Task description
Where the string "Avenue" shows up in a line of the records, copy that line.

Provided data
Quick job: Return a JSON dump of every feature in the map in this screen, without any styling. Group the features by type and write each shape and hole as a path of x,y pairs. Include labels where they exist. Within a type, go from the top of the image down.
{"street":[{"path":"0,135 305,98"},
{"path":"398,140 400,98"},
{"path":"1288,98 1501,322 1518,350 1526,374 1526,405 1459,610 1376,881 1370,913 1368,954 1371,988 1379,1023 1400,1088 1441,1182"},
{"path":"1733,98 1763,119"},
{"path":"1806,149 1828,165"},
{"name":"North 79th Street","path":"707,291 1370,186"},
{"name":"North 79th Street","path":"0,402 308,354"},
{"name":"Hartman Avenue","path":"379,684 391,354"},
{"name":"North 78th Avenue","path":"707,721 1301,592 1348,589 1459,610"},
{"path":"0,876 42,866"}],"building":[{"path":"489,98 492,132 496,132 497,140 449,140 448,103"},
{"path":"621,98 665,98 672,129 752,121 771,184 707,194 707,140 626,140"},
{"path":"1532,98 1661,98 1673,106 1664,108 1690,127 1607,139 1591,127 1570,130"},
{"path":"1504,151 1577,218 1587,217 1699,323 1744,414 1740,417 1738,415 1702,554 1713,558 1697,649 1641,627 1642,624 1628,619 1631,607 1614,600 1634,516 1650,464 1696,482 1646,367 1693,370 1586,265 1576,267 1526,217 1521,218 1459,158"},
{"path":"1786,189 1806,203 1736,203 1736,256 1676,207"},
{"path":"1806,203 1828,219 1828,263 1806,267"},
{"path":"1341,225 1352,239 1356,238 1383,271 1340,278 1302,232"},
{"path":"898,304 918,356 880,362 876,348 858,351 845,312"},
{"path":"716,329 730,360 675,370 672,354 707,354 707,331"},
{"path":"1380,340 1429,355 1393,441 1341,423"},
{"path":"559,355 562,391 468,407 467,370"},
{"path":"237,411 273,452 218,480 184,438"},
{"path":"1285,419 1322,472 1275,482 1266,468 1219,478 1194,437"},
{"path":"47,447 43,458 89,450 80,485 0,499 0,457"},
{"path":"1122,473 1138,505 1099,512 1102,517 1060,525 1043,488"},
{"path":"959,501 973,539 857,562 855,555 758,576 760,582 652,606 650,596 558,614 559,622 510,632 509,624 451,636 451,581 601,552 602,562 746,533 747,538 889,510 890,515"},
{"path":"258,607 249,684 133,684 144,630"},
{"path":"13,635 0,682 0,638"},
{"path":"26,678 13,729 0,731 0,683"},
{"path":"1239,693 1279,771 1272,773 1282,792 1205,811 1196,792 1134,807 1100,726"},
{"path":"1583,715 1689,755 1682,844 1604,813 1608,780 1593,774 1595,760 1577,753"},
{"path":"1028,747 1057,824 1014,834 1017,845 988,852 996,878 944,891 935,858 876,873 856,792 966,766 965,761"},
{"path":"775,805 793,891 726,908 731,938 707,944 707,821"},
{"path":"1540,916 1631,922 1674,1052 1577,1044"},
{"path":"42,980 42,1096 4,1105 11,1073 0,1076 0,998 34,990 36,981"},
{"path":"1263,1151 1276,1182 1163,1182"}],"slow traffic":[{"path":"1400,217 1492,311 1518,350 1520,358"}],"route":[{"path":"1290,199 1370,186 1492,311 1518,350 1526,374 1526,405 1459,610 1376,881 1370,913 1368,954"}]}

Solution for this problem
{"name":"Hartman Avenue","path":"379,684 391,354"},
{"name":"North 78th Avenue","path":"707,721 1301,592 1348,589 1459,610"},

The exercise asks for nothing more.